Foto: Aaron Young/MIT Media Lab
Foto: Aaron Young/MIT Media Lab

Il sensore LiDAR, che alcuni smartphone utilizzano tipicamente per misurare la profondità, ha acquisito una nuova capacità: rilevare oggetti che non si trovano direttamente di fronte ad esso. I ricercatori guidati da Siddhartha Somasundaram del MIT Media Lab hanno dimostrato che un sensore LiDAR integrato in uno smartphone può ricostruire oggetti 3D nascosti, tracciare il movimento dietro gli angoli e persino contribuire a determinare la posizione della fotocamera nello spazio utilizzando oggetti al di fuori del suo campo visivo diretto. Il sistema non crea una foto nitida di uno spazio nascosto, ma è in grado di ricostruire forme approssimative in condizioni di luce estremamente scarsa e di rilevare il movimento.

Questa tecnologia potrebbe in futuro consentire ai veicoli autonomi di rilevare i pedoni prima che il conducente o la telecamera li vedano, aiutare i robot a muoversi in spazi affollati e permettere ai visori per la realtà aumentata di tracciare le mani di un utente anche quando queste si trovano fuori dal suo campo visivo. Somasundaram ha sottolineato che una capacità che un tempo richiedeva apparecchiature di imaging specializzate è stata ora resa disponibile con successo agli sviluppatori di robotica e realtà aumentata.

I sensori funzionano emettendo impulsi laser e misurando il tempo impiegato dalla luce per tornare indietro. I moderni sensori LiDAR per uso domestico possono misurare il tempo di volo nell'ordine dei picosecondi, sufficiente a rilevare differenze di centimetri. Quando si effettua l'acquisizione di immagini al di fuori della linea di vista, parte della luce colpisce una parete o un pavimento, si disperde verso un oggetto nascosto, rimbalza sulla parete e ritorna al sensore. Sebbene questo segnale sia estremamente debole, contiene comunque informazioni utili.

Il team ha utilizzato un sistema LiDAR portatile con circa 100 pixel, ognuno dei quali combina un emettitore laser e un rilevatore di singoli fotoni. Poiché una singola immagine risultava troppo rumorosa, i ricercatori hanno combinato più immagini utilizzando una tecnica chiamata "campionamento dell'apertura indotto dal movimento", che sfrutta il movimento naturale del dispositivo nella mano per combinare i segnali deboli in un'immagine più nitida.
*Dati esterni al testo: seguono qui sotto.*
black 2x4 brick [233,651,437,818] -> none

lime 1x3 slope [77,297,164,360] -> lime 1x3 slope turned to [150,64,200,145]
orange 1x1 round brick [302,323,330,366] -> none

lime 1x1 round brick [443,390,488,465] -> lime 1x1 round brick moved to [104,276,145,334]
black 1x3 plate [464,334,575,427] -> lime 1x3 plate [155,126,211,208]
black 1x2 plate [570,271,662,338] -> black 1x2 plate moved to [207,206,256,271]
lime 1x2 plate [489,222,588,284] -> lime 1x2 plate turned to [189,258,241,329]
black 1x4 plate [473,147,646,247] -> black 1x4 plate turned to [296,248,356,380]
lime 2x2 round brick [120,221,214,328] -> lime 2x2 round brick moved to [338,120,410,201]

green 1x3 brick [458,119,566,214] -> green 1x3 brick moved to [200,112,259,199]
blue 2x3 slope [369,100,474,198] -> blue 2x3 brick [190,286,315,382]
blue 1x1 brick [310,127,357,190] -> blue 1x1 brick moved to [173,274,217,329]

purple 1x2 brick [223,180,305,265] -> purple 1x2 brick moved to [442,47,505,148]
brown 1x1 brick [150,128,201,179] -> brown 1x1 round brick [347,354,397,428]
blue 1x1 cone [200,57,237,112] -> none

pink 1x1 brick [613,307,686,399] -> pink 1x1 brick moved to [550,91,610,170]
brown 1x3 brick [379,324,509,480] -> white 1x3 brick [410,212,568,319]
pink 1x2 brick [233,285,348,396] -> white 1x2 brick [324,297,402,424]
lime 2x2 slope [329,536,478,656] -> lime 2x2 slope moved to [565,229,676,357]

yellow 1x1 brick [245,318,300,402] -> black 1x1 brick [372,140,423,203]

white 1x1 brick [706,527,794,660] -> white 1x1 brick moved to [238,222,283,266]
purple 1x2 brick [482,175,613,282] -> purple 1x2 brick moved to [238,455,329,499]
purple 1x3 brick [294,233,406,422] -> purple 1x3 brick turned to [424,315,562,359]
Il sistema ha dimostrato con successo tre capacità principali: ricostruire la forma 3D di oggetti statici nascosti (come un oggetto a forma di U), tracciare oggetti in movimento (inclusa una palla che rimbalza dietro un angolo) e utilizzare oggetti nascosti come punti di riferimento per determinare la posizione della telecamera. I risultati migliori sono stati ottenuti con oggetti riflettenti, poiché le tipiche superfici diffuse riflettono molta meno luce.

L'intero esperimento è stato condotto utilizzando hardware commerciale dal costo stimato inferiore a 83 dollari, e i ricercatori hanno reso pubblici il codice e i dati. I risultati della ricerca sono stati pubblicati sulla rivista Nature, e Jessica Rosenworcel, direttrice esecutiva del MIT Media Lab, ha espresso il suo entusiasmo per il risultato raggiunto.